Sunday morning there was a message on the answering machine from a neighboring rancher who said he'd found a dead goat in the middle of the pasture. Also several of his heifers had jumped fence and joined ranks with our cows. Apparently a German shepherd and pit bull were running loose but they got out of the fence and back over to the high school before the rancher had a chance to shoot them, sort of like bandits crossing the state line.
The goat was actually a black lamb, a breed of sheep from the Navaho that evidently look like goats. Everyone seems to think they're goats, anyway. The cows were sorted out easily but the bloodthirsty dogs remain at large.
With the icy rain pounding steel shed roofs, nothing to do but continue moving equipment and livestock here and there, my son and I have been planning an excursion across the Rockies through Mississippi to good old Indiana. Our future is open-ended, you might say. We have no idea where or even if we will be farming again. So with little else to do I sit around and harken back to that first autumn in California, a dozen or so years ago when the fellow, “Fly” and I got lost on the slopes of Hatchet Mountain.
We'd passed the night snoring with the trimmers, sleeping bags unrolled over yoga mats on the hardwood floor. A mild case of panic, coupled with the excitement of being stretched out so close to the charming girl with the buzzed do. “Mirage” prevented me from sleeping more than a few seconds at a time, or so it seemed. Fly and I were technically captives, suspected rippers. The sun was burning through rising fog and the massive sliding glass doors that led to the solarium on the cabin's south exposure, so it was well towards noon by the time the other occupants started to stir.
“I can escort you boys back to the property line,” said the boss of this operation, the guy with the straight, sandy hair that put you in mind of a 70s rock band. He tossed me a crispy persimmon.
The only persimmons I'd tried up until then had been the wild ones that grow in the eastern deciduous forests and are mushy, mostly good for bread or pudding. This one was like an apple and really hit the spot where my guts were still recovering from their first encounter with tofu dogs, and while I waited for Fly to roll up his sleeping bag there was nothing to do but watch the cute trimmer girls emerge from their sacks like flowers blooming in the spring sun. I was sorry to be so abruptly saying Goodbye to Mirage.
“You want to hang to the west until you're back up there in the fir forest,” said the grower once we were back in our duds and wet hiking boots, climbing the slope. We came across the madrone where Fly's blonde dreads still dangled from a snag like a scalp. Near the somewhat mangled deer fence we stumbled upon the garbage bags stuffed with harvested buds that Fly and I had been trying to tote back to our boss's drying shed, and the grower could not resist inspecting the contents before sending us off. I almost saw his nose flair up when he assessed the merchandise. “Scrawny shit like that is hardly worth — what, did you grow it in full shade?”

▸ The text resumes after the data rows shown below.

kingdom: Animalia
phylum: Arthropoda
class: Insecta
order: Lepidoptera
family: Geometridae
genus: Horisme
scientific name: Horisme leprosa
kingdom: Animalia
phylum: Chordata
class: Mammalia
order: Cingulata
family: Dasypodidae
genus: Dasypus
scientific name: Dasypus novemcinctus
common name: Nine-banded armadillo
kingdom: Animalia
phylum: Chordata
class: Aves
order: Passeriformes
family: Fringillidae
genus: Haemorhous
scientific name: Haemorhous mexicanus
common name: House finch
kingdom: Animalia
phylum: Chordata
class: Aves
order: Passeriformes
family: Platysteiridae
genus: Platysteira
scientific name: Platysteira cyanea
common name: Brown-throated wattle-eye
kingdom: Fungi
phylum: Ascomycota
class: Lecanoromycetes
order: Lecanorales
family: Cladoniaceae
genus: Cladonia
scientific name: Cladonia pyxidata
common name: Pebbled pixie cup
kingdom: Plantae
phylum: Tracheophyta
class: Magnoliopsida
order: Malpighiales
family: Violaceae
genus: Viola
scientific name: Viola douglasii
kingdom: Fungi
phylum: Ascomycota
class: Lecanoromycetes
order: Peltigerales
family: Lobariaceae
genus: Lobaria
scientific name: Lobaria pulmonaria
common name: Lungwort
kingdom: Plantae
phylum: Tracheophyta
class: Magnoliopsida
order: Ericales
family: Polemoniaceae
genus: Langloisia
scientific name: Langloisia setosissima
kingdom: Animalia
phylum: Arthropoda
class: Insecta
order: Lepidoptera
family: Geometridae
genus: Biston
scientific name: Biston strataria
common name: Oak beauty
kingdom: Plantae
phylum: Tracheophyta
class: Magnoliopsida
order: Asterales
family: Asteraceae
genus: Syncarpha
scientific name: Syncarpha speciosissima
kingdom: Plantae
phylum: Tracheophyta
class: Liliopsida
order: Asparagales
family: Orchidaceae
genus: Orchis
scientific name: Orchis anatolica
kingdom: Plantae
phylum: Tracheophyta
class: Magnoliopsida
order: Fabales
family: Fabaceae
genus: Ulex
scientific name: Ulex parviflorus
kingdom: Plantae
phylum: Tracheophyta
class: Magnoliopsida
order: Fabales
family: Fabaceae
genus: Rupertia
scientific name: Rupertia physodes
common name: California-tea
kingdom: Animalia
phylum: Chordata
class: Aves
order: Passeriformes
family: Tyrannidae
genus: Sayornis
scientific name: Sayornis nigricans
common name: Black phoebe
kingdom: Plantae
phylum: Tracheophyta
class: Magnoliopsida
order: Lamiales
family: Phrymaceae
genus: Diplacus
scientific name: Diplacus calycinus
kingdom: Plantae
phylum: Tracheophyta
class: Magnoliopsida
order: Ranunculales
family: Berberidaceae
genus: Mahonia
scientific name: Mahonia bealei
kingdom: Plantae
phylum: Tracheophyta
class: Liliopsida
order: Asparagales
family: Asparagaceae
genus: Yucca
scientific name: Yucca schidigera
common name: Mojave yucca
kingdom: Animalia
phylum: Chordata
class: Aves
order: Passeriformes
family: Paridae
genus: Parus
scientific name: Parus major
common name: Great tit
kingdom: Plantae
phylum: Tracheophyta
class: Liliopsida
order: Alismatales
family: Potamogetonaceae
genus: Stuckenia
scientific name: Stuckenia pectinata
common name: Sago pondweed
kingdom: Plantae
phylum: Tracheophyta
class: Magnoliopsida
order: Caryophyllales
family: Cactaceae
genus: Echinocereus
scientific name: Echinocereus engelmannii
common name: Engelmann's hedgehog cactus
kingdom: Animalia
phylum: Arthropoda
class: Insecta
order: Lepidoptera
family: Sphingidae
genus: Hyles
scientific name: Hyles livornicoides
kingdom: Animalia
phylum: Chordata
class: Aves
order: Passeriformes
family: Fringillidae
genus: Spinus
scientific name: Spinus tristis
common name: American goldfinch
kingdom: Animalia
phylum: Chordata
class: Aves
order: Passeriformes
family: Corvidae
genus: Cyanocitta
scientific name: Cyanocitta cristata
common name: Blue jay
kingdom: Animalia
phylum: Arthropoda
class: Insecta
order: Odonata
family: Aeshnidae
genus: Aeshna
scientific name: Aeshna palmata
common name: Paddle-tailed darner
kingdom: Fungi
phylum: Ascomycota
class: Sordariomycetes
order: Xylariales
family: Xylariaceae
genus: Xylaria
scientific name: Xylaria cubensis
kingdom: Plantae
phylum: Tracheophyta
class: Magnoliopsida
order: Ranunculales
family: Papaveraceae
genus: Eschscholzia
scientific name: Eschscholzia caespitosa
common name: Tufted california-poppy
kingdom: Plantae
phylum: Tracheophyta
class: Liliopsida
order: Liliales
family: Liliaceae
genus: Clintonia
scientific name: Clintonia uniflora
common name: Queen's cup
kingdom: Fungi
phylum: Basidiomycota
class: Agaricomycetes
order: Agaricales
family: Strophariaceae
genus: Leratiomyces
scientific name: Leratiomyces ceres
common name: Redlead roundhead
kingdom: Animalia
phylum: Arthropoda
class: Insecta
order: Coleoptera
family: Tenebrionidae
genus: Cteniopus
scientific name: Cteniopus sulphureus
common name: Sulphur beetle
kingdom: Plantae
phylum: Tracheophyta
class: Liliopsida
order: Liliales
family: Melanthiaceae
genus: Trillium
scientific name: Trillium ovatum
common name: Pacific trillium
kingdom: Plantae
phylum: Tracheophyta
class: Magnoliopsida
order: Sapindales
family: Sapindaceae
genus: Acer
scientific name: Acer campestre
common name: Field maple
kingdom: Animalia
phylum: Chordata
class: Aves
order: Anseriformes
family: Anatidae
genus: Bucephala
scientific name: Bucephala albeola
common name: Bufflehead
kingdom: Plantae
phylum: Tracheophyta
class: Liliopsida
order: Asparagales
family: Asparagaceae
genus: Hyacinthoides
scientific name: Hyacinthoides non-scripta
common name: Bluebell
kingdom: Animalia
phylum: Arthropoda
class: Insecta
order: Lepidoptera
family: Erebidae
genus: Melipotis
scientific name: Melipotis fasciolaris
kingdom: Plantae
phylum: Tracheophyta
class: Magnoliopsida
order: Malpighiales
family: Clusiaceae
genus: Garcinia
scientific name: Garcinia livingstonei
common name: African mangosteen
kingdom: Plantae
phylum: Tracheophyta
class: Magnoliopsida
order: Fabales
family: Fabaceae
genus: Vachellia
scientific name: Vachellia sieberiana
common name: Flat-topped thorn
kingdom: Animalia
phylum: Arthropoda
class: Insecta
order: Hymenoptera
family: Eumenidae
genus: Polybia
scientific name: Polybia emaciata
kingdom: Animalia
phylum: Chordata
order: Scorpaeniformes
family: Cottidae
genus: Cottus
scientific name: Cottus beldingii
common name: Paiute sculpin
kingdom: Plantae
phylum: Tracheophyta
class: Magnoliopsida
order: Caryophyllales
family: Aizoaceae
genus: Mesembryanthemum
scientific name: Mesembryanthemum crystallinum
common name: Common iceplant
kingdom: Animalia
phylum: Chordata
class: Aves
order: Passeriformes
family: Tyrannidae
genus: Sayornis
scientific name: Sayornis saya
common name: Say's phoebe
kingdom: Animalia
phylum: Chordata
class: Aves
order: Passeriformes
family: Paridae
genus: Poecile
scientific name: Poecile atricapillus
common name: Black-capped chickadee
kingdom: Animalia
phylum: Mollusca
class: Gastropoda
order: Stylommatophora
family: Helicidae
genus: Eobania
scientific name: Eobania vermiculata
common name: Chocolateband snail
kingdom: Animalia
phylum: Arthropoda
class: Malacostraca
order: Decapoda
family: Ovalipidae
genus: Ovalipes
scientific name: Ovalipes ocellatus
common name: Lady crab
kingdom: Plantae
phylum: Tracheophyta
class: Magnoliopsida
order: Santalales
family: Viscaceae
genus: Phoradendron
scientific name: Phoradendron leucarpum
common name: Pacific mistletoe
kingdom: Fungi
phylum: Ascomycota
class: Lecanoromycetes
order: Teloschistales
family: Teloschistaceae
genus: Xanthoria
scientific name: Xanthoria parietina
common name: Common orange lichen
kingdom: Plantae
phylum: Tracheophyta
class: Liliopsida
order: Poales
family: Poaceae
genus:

The patch had been pretty shady, I assured the fellow, just glad to be absolved of suspicion. We tossed the bags over the fence and awkwardly climbed the wires next to a flimsy T-post, finally on our way back with the valuable wares.
“I really advise you guys to stay away from my neighbor. Old Man Kincaid watches his property like a hawk. The dude is aggro.”
“Good luck, boys.”
As we struggled up the incline, Fly clued me in on what “agro” means. From what he said, the word applies to people who eat red meat and probably chew tobacco, enjoy shooting firearms, and watch NFL games on Sundays.